Lady Macbeth's Daughter

Lady Macbeth's Daughter 


Review of Lady Macbeth's Daughter by Lisa Klein


Overview from www.goodreads.com: Albia has grown up with no knowledge of her mother of her father, the powerful Macbeth. Instead she knows the dark lure of the Wychelm Wood and the moors, where she’s been raised by three strange sisters. It’s only when the ambitious Macbeth seeks out the sisters to foretell his fate that Albia’s life becomes tangled with the man who leaves nothing but bloodshed in his wake. She even falls in love with Fleance, Macbeth’s rival for the throne. Yet when Albia learns that she has the second sight, she must decide whether to ignore the terrible future she foresees—or to change it. Will she be able to save the man she loves from her murderous father?  And can she forgive her parents their wrongs, or must she destroy them to save Scotland from tyranny?

In her highly anticipated follow-up to Ophelia, Lisa Klein delivers a powerful reimagining of Shakespeare’s Macbeth, featuring a young woman so seamlessly drawn it seems impossible she was not part of the Bard’s original play.


My Review:



Double, double, toil and trouble boil out the cauldron in this retelling of Shakespeare’s Macbeth but with a twist.
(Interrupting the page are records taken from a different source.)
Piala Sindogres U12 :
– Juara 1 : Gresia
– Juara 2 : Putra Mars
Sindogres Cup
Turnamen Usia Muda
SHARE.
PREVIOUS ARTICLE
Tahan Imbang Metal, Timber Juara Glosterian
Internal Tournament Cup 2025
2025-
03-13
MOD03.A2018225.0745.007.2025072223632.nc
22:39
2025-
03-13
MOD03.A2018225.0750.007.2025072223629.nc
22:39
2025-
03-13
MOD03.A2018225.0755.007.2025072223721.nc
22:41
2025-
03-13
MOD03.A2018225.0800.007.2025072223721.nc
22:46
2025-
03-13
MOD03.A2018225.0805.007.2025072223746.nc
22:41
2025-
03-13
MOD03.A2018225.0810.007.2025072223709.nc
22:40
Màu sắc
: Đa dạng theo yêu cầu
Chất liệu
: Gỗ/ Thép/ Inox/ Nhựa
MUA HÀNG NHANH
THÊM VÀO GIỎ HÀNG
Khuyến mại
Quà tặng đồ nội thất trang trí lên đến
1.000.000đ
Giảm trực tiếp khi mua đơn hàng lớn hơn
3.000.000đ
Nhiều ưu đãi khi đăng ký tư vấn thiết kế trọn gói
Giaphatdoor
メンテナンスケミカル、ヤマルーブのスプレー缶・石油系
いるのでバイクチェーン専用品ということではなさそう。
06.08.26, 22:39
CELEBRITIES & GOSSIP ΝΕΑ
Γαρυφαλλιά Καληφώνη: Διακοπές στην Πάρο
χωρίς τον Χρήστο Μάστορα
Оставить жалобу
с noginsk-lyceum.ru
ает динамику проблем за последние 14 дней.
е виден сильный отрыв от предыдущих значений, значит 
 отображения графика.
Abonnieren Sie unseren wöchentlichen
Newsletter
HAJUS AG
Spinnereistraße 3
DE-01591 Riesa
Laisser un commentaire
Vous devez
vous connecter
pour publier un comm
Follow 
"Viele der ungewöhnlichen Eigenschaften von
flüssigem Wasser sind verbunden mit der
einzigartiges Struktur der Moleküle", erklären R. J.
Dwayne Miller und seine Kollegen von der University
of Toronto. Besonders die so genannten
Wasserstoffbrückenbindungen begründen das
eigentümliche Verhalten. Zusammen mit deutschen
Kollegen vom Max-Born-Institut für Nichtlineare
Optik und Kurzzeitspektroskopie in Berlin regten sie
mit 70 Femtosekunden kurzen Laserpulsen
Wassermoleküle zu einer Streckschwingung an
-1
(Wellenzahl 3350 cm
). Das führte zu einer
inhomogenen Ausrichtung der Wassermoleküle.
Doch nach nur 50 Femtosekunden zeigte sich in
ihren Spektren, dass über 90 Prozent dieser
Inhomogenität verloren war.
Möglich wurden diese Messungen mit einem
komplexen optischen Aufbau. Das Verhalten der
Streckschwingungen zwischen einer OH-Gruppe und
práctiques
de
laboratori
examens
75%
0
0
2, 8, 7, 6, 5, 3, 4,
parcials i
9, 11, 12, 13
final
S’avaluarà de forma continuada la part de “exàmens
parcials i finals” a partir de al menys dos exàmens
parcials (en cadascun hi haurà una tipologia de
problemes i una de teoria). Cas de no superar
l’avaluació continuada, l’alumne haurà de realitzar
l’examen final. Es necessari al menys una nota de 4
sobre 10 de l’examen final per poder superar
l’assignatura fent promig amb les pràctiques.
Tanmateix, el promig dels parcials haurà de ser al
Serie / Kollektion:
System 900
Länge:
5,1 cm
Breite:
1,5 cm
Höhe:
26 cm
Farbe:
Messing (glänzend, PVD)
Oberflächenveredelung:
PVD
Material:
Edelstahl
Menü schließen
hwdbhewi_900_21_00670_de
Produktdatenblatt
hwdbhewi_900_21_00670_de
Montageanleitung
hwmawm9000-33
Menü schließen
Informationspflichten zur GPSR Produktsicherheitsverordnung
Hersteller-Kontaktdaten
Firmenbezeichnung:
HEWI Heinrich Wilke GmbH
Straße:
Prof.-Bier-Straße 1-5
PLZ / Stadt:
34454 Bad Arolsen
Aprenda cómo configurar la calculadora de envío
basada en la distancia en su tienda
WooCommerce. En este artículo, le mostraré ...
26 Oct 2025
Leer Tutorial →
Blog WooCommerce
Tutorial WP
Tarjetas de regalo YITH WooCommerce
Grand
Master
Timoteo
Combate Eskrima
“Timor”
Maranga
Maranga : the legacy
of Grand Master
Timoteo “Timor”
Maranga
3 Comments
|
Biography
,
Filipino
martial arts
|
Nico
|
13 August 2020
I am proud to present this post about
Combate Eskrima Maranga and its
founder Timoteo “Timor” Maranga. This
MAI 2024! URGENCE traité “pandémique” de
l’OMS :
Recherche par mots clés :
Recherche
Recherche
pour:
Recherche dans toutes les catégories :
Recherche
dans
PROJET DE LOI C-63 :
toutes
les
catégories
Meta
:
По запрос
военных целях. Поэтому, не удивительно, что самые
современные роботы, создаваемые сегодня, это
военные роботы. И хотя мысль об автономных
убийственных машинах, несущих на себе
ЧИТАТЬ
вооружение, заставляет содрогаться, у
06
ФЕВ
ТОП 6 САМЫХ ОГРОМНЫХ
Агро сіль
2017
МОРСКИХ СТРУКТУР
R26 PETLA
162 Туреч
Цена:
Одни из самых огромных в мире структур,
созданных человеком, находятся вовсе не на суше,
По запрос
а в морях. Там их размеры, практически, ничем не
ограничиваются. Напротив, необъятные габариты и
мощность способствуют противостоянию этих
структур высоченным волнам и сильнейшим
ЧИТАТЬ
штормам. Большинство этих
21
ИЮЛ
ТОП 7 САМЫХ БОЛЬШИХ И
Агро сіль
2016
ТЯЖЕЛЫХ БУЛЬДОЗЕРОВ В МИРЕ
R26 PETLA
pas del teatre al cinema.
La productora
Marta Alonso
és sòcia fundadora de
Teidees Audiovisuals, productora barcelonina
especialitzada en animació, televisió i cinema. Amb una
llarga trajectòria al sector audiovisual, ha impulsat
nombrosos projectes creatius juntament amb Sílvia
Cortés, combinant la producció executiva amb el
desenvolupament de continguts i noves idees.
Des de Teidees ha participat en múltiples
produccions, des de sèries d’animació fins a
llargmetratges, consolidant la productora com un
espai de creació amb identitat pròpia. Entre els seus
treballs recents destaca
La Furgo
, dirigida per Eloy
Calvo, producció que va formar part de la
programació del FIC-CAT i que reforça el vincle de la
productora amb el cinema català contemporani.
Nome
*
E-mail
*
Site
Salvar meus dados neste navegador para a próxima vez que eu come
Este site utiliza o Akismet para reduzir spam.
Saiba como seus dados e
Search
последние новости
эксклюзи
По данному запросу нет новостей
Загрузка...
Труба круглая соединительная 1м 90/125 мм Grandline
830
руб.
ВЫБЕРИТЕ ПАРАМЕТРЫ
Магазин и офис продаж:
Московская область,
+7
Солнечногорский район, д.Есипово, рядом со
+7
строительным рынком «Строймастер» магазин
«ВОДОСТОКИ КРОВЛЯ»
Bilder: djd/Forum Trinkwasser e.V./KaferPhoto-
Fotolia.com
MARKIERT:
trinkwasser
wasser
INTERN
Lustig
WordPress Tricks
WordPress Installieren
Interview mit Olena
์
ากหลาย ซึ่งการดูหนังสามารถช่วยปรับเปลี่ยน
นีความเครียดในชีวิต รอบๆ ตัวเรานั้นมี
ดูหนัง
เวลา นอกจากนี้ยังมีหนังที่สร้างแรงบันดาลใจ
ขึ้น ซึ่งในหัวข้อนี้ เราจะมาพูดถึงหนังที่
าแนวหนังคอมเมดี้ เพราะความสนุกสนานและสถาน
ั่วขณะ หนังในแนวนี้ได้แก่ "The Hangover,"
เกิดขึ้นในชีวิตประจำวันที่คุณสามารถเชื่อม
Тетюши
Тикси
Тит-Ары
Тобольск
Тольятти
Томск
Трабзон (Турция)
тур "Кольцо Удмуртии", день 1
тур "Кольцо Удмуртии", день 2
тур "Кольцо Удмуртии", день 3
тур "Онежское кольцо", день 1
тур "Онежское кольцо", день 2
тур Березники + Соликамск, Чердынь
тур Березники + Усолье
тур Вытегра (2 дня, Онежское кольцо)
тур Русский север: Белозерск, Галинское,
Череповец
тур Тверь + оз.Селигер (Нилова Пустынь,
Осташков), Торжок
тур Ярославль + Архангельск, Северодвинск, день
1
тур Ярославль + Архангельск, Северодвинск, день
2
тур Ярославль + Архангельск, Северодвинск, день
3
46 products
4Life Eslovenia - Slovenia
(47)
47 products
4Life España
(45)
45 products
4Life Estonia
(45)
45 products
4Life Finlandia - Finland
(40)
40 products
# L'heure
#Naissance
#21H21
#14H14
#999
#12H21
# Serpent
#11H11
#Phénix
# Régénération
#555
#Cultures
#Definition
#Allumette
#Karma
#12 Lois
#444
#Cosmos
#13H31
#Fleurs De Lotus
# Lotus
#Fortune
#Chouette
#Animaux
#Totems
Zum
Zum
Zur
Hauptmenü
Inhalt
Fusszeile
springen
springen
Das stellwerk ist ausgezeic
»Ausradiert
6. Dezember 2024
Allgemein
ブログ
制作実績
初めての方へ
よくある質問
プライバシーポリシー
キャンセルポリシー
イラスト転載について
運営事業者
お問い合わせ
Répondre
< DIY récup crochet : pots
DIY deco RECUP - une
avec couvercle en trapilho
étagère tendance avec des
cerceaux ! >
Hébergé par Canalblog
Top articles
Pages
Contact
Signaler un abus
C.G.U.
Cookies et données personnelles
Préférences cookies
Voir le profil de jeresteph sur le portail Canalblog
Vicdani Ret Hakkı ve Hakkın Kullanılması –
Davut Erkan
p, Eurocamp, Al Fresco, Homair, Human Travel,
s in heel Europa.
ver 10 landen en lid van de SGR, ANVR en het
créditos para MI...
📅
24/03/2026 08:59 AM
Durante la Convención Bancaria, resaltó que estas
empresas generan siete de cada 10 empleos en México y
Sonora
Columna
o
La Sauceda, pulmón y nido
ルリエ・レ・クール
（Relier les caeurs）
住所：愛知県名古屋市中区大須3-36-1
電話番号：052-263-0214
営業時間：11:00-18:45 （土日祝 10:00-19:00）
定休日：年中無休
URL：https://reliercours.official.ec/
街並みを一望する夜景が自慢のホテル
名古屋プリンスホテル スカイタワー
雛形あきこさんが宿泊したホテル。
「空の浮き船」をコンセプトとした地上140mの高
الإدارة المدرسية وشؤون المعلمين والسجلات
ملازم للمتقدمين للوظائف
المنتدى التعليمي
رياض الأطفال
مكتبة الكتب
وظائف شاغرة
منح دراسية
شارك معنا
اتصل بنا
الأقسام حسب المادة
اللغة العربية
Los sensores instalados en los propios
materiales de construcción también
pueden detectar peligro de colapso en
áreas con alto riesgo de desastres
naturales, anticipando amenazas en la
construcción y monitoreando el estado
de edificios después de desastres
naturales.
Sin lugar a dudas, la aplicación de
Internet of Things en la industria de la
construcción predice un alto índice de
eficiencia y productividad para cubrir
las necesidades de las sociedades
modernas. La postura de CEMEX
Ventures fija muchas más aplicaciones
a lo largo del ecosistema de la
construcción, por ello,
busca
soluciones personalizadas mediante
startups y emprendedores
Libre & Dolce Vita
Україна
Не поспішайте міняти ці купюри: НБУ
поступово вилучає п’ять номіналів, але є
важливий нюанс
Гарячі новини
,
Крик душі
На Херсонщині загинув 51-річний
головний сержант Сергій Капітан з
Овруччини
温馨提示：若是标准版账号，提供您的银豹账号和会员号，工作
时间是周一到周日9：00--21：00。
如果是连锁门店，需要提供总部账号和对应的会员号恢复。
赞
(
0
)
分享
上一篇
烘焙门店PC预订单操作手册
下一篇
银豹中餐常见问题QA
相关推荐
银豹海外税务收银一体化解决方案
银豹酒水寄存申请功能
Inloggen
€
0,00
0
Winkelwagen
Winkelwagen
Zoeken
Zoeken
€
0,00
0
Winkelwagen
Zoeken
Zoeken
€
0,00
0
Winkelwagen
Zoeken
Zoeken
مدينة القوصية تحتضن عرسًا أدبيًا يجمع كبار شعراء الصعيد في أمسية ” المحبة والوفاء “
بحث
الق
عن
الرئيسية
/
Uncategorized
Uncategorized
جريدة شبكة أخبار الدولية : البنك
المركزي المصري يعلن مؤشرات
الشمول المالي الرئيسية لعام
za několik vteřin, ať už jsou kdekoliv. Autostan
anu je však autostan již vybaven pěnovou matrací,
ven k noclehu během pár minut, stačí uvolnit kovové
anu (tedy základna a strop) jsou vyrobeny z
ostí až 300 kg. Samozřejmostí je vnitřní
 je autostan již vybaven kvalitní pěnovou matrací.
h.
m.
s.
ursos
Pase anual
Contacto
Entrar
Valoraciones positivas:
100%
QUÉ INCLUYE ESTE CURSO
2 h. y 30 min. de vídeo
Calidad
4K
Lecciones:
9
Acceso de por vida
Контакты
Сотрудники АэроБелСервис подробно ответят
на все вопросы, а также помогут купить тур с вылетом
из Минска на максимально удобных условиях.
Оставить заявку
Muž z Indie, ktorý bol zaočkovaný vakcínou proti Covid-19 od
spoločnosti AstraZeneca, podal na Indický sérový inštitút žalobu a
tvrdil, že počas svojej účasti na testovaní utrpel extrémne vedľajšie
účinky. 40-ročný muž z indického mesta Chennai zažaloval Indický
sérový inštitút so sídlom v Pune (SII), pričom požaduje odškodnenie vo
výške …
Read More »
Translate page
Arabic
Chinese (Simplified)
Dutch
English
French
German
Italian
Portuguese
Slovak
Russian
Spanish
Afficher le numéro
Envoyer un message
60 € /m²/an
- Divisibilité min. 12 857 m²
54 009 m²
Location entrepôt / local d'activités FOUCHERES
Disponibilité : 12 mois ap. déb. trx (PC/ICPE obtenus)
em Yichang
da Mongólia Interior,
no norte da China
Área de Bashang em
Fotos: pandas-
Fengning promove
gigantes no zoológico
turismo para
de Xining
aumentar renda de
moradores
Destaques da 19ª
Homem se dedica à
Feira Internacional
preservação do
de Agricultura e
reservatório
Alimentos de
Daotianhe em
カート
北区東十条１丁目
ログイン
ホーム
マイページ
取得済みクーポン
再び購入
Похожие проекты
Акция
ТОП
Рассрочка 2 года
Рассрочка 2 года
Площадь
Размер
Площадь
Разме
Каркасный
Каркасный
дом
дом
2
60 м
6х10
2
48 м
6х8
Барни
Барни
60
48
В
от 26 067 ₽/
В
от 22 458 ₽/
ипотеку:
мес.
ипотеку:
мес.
Macbeth and his lady have a daughter.


After being promised by an old hag soothsayer that he will have lots of sons, Macbeth, thane of Moray, flies into a rage when a daughter with a deformed leg is born to him and Lady Grelach (Macbeth). He orders the girl killed and thus begins the descent of the Macbeth’s marriage into the abyss.


Unbeknownst to either parent however, Lady Macbeth’s maid Rhuven saves the child, giving her to her sister to raise her. They name her Albia. She grows up not knowing her true origin and wondering about her family’s connection to the later King Macbeth.


This story is somewhat short as it is a YA Historical Fiction story but that does not mean that it is lacking. The interjection of Albia into the story works very well. I don’t want to spoil the ending but Albia herself becomes part of the story so that she seems as likely as the others to be a character in this play. It is as though she belonged in this story all along and was accidently omitted by the Bard. She fits in that well.


I am not sure however that I liked the witch characters all that much, the others that is. Sure they saved Albia’s life but with the exception of her adopted mother, they always seem to be up to some mischief. They want to tinker with fate and sometimes it seems that they are cruel to other characters when they do it.


I love Albia’s story however and since she features strongly in the plot, I kept reading. I would highly recommend this story to anyone with an interest in the Shakespeare play or Medieval Scotland in general. It also has some beautiful quotes. The only thing that saddened me about was that I found it at a dollar store. I don’t think it deserves to be there.


Contains: some violence and sexually suggestive scenes.


P.S. My apologizes for not posting a review last week. My personal life was crazy and I just didn't get to it.